Material shown: Begin
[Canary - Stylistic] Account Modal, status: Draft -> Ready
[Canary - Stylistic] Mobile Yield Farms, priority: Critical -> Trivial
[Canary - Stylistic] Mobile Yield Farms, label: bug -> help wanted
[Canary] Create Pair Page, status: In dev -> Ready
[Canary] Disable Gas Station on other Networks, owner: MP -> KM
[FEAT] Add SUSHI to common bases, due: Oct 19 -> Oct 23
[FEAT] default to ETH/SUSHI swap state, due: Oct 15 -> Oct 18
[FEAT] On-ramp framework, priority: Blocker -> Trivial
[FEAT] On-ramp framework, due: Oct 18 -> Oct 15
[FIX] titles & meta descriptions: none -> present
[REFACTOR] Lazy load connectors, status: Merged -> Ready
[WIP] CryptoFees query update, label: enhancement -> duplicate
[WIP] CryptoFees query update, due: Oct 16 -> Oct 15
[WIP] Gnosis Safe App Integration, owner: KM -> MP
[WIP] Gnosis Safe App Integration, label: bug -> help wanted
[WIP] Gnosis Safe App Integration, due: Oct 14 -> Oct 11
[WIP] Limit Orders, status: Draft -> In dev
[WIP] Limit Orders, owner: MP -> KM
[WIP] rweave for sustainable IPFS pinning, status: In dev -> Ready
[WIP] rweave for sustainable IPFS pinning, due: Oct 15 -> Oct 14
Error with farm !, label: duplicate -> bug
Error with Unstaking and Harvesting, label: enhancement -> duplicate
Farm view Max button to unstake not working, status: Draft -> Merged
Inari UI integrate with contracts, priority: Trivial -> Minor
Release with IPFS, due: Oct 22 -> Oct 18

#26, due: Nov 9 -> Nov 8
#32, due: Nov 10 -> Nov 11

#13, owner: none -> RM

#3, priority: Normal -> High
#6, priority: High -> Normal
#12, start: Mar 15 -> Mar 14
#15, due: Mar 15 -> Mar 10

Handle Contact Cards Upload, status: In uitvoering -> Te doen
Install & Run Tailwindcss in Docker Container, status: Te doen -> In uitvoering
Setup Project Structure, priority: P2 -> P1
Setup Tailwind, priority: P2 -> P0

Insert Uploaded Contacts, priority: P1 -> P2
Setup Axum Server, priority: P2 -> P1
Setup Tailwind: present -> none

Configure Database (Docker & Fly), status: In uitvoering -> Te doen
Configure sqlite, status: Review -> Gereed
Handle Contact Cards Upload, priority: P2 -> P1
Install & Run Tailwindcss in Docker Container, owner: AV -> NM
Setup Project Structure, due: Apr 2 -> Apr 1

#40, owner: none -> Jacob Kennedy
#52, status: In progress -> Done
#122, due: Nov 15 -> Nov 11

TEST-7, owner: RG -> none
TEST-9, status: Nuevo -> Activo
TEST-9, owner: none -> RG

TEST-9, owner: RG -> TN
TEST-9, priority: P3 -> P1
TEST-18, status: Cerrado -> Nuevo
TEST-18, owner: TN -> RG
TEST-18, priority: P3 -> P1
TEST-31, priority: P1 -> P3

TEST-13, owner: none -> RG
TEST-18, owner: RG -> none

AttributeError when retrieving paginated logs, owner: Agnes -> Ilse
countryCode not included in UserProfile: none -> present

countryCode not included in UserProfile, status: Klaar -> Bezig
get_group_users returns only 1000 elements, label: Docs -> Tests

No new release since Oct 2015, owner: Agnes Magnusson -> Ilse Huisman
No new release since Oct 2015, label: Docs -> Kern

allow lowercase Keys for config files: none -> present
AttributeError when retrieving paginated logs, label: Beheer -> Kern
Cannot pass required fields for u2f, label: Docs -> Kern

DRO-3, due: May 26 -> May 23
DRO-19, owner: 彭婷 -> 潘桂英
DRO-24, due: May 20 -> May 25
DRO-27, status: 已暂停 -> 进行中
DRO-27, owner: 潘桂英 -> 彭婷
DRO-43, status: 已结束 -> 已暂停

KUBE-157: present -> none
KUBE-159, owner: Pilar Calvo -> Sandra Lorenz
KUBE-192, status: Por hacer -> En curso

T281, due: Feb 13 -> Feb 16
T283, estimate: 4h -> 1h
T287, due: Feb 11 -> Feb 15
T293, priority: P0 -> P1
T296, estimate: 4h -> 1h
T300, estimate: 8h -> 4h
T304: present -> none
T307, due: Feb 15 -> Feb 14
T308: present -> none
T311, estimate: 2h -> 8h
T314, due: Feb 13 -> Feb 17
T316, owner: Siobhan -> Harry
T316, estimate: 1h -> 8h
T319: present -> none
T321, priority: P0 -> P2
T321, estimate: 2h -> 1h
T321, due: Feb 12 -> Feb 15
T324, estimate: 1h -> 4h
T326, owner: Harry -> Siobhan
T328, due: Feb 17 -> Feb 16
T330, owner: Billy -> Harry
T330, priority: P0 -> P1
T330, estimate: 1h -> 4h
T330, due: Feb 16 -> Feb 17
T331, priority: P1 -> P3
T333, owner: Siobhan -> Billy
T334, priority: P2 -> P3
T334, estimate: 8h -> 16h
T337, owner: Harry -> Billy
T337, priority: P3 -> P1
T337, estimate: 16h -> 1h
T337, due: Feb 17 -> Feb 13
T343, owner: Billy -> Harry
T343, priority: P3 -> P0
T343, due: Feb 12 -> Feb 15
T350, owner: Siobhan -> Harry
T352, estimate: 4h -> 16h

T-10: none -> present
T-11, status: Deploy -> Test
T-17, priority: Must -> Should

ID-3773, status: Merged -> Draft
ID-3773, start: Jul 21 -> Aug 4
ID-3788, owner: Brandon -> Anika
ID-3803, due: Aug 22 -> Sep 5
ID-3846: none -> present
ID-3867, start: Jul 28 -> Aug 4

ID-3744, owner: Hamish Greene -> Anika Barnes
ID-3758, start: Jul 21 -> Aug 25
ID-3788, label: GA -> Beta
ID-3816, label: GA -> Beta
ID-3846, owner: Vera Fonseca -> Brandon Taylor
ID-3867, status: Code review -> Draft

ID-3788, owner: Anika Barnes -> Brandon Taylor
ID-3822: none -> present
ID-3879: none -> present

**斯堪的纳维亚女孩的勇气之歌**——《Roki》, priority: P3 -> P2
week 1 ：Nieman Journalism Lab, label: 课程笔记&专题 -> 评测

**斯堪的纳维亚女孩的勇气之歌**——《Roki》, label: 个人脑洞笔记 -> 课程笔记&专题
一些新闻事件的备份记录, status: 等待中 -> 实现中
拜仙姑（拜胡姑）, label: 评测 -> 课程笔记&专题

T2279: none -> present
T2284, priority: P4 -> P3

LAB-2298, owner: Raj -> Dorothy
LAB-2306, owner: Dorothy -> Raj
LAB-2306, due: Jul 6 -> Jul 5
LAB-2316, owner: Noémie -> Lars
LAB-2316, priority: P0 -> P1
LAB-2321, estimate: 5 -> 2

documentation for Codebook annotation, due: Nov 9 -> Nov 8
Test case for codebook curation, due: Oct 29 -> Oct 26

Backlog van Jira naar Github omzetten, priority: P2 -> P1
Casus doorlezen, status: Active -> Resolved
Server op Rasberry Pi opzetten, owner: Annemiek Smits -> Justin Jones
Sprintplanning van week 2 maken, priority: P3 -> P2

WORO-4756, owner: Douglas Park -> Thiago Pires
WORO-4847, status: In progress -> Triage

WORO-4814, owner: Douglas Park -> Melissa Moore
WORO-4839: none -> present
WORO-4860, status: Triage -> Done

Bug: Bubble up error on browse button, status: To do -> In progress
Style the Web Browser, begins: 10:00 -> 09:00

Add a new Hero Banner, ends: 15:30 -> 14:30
Material shown: End
● Job item
Repeat the data in full, exactly as supplied.

● Task result
[Canary - Stylistic] Account Modal, status: Draft -> Ready
[Canary - Stylistic] Mobile Yield Farms, priority: Critical -> Trivial
[Canary - Stylistic] Mobile Yield Farms, label: bug -> help wanted
[Canary] Create Pair Page, status: In dev -> Ready
[Canary] Disable Gas Station on other Networks, owner: MP -> KM
[FEAT] Add SUSHI to common bases, due: Oct 19 -> Oct 23
[FEAT] default to ETH/SUSHI swap state, due: Oct 15 -> Oct 18
[FEAT] On-ramp framework, priority: Blocker -> Trivial
[FEAT] On-ramp framework, due: Oct 18 -> Oct 15
[FIX] titles & meta descriptions: none -> present
[REFACTOR] Lazy load connectors, status: Merged -> Ready
[WIP] CryptoFees query update, label: enhancement -> duplicate
[WIP] CryptoFees query update, due: Oct 16 -> Oct 15
[WIP] Gnosis Safe App Integration, owner: KM -> MP
[WIP] Gnosis Safe App Integration, label: bug -> help wanted
[WIP] Gnosis Safe App Integration, due: Oct 14 -> Oct 11
[WIP] Limit Orders, status: Draft -> In dev
[WIP] Limit Orders, owner: MP -> KM
[WIP] rweave for sustainable IPFS pinning, status: In dev -> Ready
[WIP] rweave for sustainable IPFS pinning, due: Oct 15 -> Oct 14
Error with farm !, label: duplicate -> bug
Error with Unstaking and Harvesting, label: enhancement -> duplicate
Farm view Max button to unstake not working, status: Draft -> Merged
Inari UI integrate with contracts, priority: Trivial -> Minor
Release with IPFS, due: Oct 22 -> Oct 18

#26, due: Nov 9 -> Nov 8
#32, due: Nov 10 -> Nov 11

#13, owner: none -> RM

#3, priority: Normal -> High
#6, priority: High -> Normal
#12, start: Mar 15 -> Mar 14
#15, due: Mar 15 -> Mar 10

Handle Contact Cards Upload, status: In uitvoering -> Te doen
Install & Run Tailwindcss in Docker Container, status: Te doen -> In uitvoering
Setup Project Structure, priority: P2 -> P1
Setup Tailwind, priority: P2 -> P0

Insert Uploaded Contacts, priority: P1 -> P2
Setup Axum Server, priority: P2 -> P1
Setup Tailwind: present -> none

Configure Database (Docker & Fly), status: In uitvoering -> Te doen
Configure sqlite, status: Review -> Gereed
Handle Contact Cards Upload, priority: P2 -> P1
Install & Run Tailwindcss in Docker Container, owner: AV -> NM
Setup Project Structure, due: Apr 2 -> Apr 1

#40, owner: none -> Jacob Kennedy
#52, status: In progress -> Done
#122, due: Nov 15 -> Nov 11

TEST-7, owner: RG -> none
TEST-9, status: Nuevo -> Activo
TEST-9, owner: none -> RG

TEST-9, owner: RG -> TN
TEST-9, priority: P3 -> P1
TEST-18, status: Cerrado -> Nuevo
TEST-18, owner: TN -> RG
TEST-18, priority: P3 -> P1
TEST-31, priority: P1 -> P3

TEST-13, owner: none -> RG
TEST-18, owner: RG -> none

AttributeError when retrieving paginated logs, owner: Agnes -> Ilse
countryCode not included in UserProfile: none -> present

countryCode not included in UserProfile, status: Klaar -> Bezig
get_group_users returns only 1000 elements, label: Docs -> Tests

No new release since Oct 2015, owner: Agnes Magnusson -> Ilse Huisman
No new release since Oct 2015, label: Docs -> Kern

allow lowercase Keys for config files: none -> present
AttributeError when retrieving paginated logs, label: Beheer -> Kern
Cannot pass required fields for u2f, label: Docs -> Kern

DRO-3, due: May 26 -> May 23
DRO-19, owner: 彭婷 -> 潘桂英
DRO-24, due: May 20 -> May 25
DRO-27, status: 已暂停 -> 进行中
DRO-27, owner: 潘桂英 -> 彭婷
DRO-43, status: 已结束 -> 已暂停

KUBE-157: present -> none
KUBE-159, owner: Pilar Calvo -> Sandra Lorenz
KUBE-192, status: Por hacer -> En curso

T281, due: Feb 13 -> Feb 16
T283, estimate: 4h -> 1h
T287, due: Feb 11 -> Feb 15
T293, priority: P0 -> P1
T296, estimate: 4h -> 1h
T300, estimate: 8h -> 4h
T304: present -> none
T307, due: Feb 15 -> Feb 14
T308: present -> none
T311, estimate: 2h -> 8h
T314, due: Feb 13 -> Feb 17
T316, owner: Siobhan -> Harry
T316, estimate: 1h -> 8h
T319: present -> none
T321, priority: P0 -> P2
T321, estimate: 2h -> 1h
T321, due: Feb 12 -> Feb 15
T324, estimate: 1h -> 4h
T326, owner: Harry -> Siobhan
T328, due: Feb 17 -> Feb 16
T330, owner: Billy -> Harry
T330, priority: P0 -> P1
T330, estimate: 1h -> 4h
T330, due: Feb 16 -> Feb 17
T331, priority: P1 -> P3
T333, owner: Siobhan -> Billy
T334, priority: P2 -> P3
T334, estimate: 8h -> 16h
T337, owner: Harry -> Billy
T337, priority: P3 -> P1
T337, estimate: 16h -> 1h
T337, due: Feb 17 -> Feb 13
T343, owner: Billy -> Harry
T343, priority: P3 -> P0
T343, due: Feb 12 -> Feb 15
T350, owner: Siobhan -> Harry
T352, estimate: 4h -> 16h

T-10: none -> present
T-11, status: Deploy -> Test
T-17, priority: Must -> Should

ID-3773, status: Merged -> Draft
ID-3773, start: Jul 21 -> Aug 4
ID-3788, owner: Brandon -> Anika
ID-3803, due: Aug 22 -> Sep 5
ID-3846: none -> present
ID-3867, start: Jul 28 -> Aug 4

ID-3744, owner: Hamish Greene -> Anika Barnes
ID-3758, start: Jul 21 -> Aug 25
ID-3788, label: GA -> Beta
ID-3816, label: GA -> Beta
ID-3846, owner: Vera Fonseca -> Brandon Taylor
ID-3867, status: Code review -> Draft

ID-3788, owner: Anika Barnes -> Brandon Taylor
ID-3822: none -> present
ID-3879: none -> present

**斯堪的纳维亚女孩的勇气之歌**——《Roki》, priority: P3 -> P2
week 1 ：Nieman Journalism Lab, label: 课程笔记&专题 -> 评测

**斯堪的纳维亚女孩的勇气之歌**——《Roki》, label: 个人脑洞笔记 -> 课程笔记&专题
一些新闻事件的备份记录, status: 等待中 -> 实现中
拜仙姑（拜胡姑）, label: 评测 -> 课程笔记&专题

T2279: none -> present
T2284, priority: P4 -> P3

LAB-2298, owner: Raj -> Dorothy
LAB-2306, owner: Dorothy -> Raj
LAB-2306, due: Jul 6 -> Jul 5
LAB-2316, owner: Noémie -> Lars
LAB-2316, priority: P0 -> P1
LAB-2321, estimate: 5 -> 2

documentation for Codebook annotation, due: Nov 9 -> Nov 8
Test case for codebook curation, due: Oct 29 -> Oct 26

Backlog van Jira naar Github omzetten, priority: P2 -> P1
Casus doorlezen, status: Active -> Resolved
Server op Rasberry Pi opzetten, owner: Annemiek Smits -> Justin Jones
Sprintplanning van week 2 maken, priority: P3 -> P2

WORO-4756, owner: Douglas Park -> Thiago Pires
WORO-4847, status: In progress -> Triage

WORO-4814, owner: Douglas Park -> Melissa Moore
WORO-4839: none -> present
WORO-4860, status: Triage -> Done

Bug: Bubble up error on browse button, status: To do -> In progress
Style the Web Browser, begins: 10:00 -> 09:00

Add a new Hero Banner, ends: 15:30 -> 14:30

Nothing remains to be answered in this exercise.